I'm back -- a little early since it ends today, but I'm back. Back from the latest Television Critics Association press tour, the highlight of which was the 24th (and, so far, best) TCA Awards show Saturday night. I'm a little fatigued, a little proud, and, since this most likely was my last time on press tour, a little nostalgic...
I attended my first television critics press tour in 1977. The tour, and the event, was organized by the networks then, but I arrived just as newcomers to the beat were lobbying for more independence and input. The Television Critics Association was formed the following year, its charter and ideals hammered out in a tiny conference room at the Century Plaza Hotel in Los Angeles.
When I started on the tour, and became a founding member of the TCA, I was the young turk from the Ft. Lauderdale News -- the youngest kid on the beat, at a time when idealism was high and programming was low. I remember, in particular, asking CBS Entertainment President Bud Grant how he could sleep at night after having put The Dukes of Hazzard on the air. He replied, with a smile, that the show averaged a 40 share, so he slept just fine.

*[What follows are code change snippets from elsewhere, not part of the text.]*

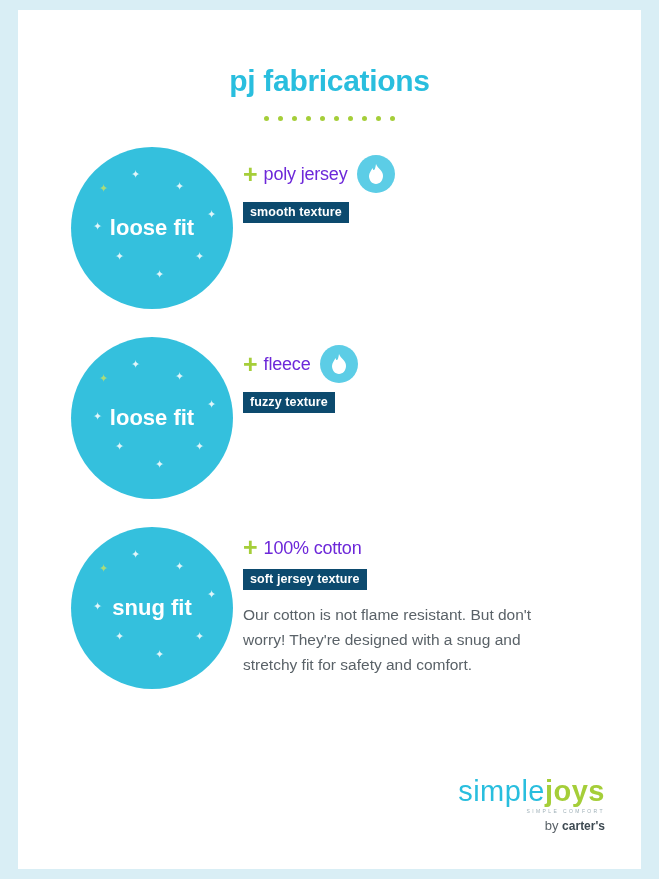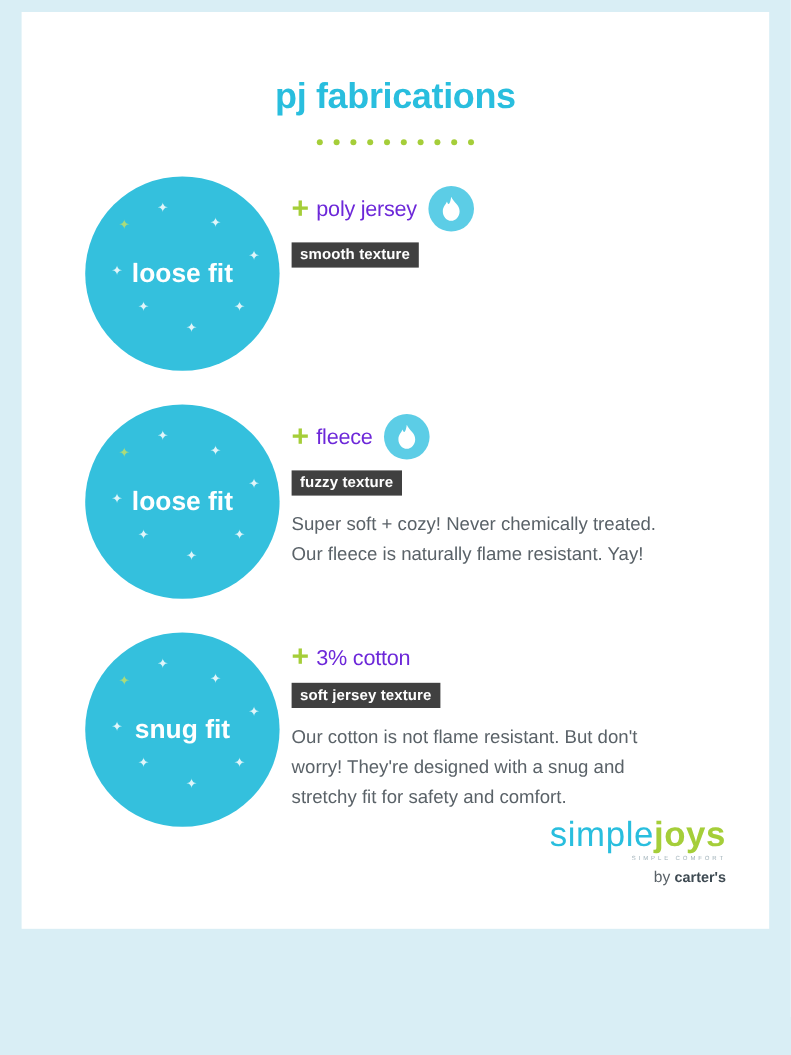--- a/index.html
+++ b/index.html
@@ -11,21 +11,21 @@
     height: 879px;
     background: #d9eef5;
     font-family: "Liberation Sans", sans-serif;
     overflow: hidden;
   }
   .page {
     position: absolute;
     left: 18px;
     top: 10px;
     width: 623px;
-    height: 764px;
+    height: 859px;
     background: #ffffff;
   }
   .title {
     text-align: center;
     color: #29bede;
     font-size: 30px;
     font-weight: bold;
     letter-spacing: -0.3px;
     margin-top: 54px;
   }
@@ -112,21 +112,21 @@
     background: #5ccde6;
     margin-left: 10px;
     display: flex;
     align-items: center;
     justify-content: center;
     position: relative;
   }
   .flame-badge svg { display: block; }
   .tag {
     display: inline-block;
-    background: #404040;
+    background: #0c4a6e;
     color: #ffffff;
     font-size: 12.5px;
     font-weight: bold;
     padding: 3px 7px 4px 7px;
     margin-top: 9px;
     letter-spacing: 0.1px;
   }
   .body-text {
     color: #5a6268;
     font-size: 15.5px;
@@ -232,42 +232,41 @@
         <div class="heading-row">
           <span class="plus">+</span>
           <span class="heading">fleece</span>
           <span class="flame-badge">
             <svg width="20" height="22" viewBox="0 0 20 22" aria-hidden="true">
               <path d="M10 1 C12 6, 17 7.5, 17 13 C17 17.4 13.9 21 10 21 C6.1 21 3 17.4 3 13 C3 9.5 5.5 7.5 6.5 5 C7.2 8, 9 8.5, 10 1 Z" fill="#ffffff"></path>
             </svg>
           </span>
         </div>
         <div class="tag">fuzzy texture</div>
-        <div class="body-text">Super soft + cozy! Never chemically treated. Our fleece is naturally flame resistant. Yay!</div>
       </div>
     </div>
 
     <div class="section">
       <div class="circle-wrap">
         <div class="circle">
           <span class="sparkle green" style="left:28px; top:36px;">✦</span>
           <span class="sparkle" style="left:60px; top:22px;">✦</span>
           <span class="sparkle" style="left:104px; top:34px;">✦</span>
           <span class="sparkle" style="left:136px; top:62px;">✦</span>
           <span class="sparkle" style="left:22px; top:74px;">✦</span>
           <span class="sparkle" style="left:44px; top:104px;">✦</span>
           <span class="sparkle" style="left:84px; top:122px;">✦</span>
           <span class="sparkle" style="left:124px; top:104px;">✦</span>
           <span class="fit-label">snug fit</span>
         </div>
       </div>
       <div class="content">
         <div class="heading-row">
           <span class="plus">+</span>
-          <span class="heading">3% cotton</span>
+          <span class="heading">100% cotton</span>
         </div>
         <div class="tag">soft jersey texture</div>
         <div class="body-text">Our cotton is not flame resistant. But don't worry! They're designed with a snug and stretchy fit for safety and comfort.</div>
       </div>
     </div>
 
   </div>
 
   <div class="footer">
     <div class="logo-main">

The beat, and the way of covering it, was quite different then. Other than for those on stage being interviewed, there were no microphones at press conferences. Reporters outshouted and outmaneuvered each other to get their questions in (my favorite trick was to say, "If I could follow that up with a completely unrelated question...").
Programs were unveiled in mass screenings. Sessions were not transcribed, so reporters were on their own to record or write down quotes. And the delivery of news, at that point, was strictly a once-a-day affair. No Internet. No blogs. No cable, other than little things called TBS and HBO, and a lot less deadline pressure.
It's evolved to an amazing extent in the decades since, and I'm proud to have played a small part in TCA press tour history.
As a TCA secretary in the very early days, I launched the TCA newsletter, then a printed magazine -- author and former TV critic Harlan Ellison contributed one of the first cover stories -- and now delivered by email.
Also in those early days, I got the approval of the TCA officers and board to poll members, at the summer 1983 press tour, on what they considered to be the best new show of the 1982-83 TV season. The winner was Cheers -- which, that first season, was so underappreciated by most viewers that it once ranked as the least-viewed show of the week.
The TCA informed NBC of our vote, NBC put out a press release, and presto: the first TCA award was given. The following year, the concept was widened to a more complete roster of categories, and the TCA Awards as we now know them were born.
But in 2008, they're a lot more impressive. This weekend, current TCA President Dave Walker slipped me into the onstage program (thanks again, sir) to introduce the night's guest hosts, The Smothers Brothers, whose appearance I had helped arrange. (Now that I'm back from TCA, writing my book on The Smothers Brothers Comedy Hour becomes my full-time day job for the next few months.) They did great, and got the warmest of receptions both during and after the awards show.
I also got on stage one other time, to accept an award for The War as a favor for Ken Burns and Lynn Novick, who couldn't attend. They sent an email of thanks for me to read on awards night, and I got a laugh I will always treasure by joking of that email, "It's in 12 parts."
But the real treasure, now that I'm back, is to think of what television, and the TV beat, and the TCA have given me. I grew up watching Tom and Dick Smothers on TV, and have ended up being entrusted with literally writing the book on them. Ken Burns considers me enough of a friend to handle his acceptance speech. And my friends at the TCA put me on stage, one last time, as a sort of farewell appearance that meant a lot -- at least to me.
I've made a career of enjoying, and thinking and writing about, television for 33 years now. Thanks to NPR's Fresh Air, Broadcasting & Cable magazine and you wonderful readers of this website, I'm not through yet. But on this particular day, at this particular point in my life, I feel very lucky. And very grateful.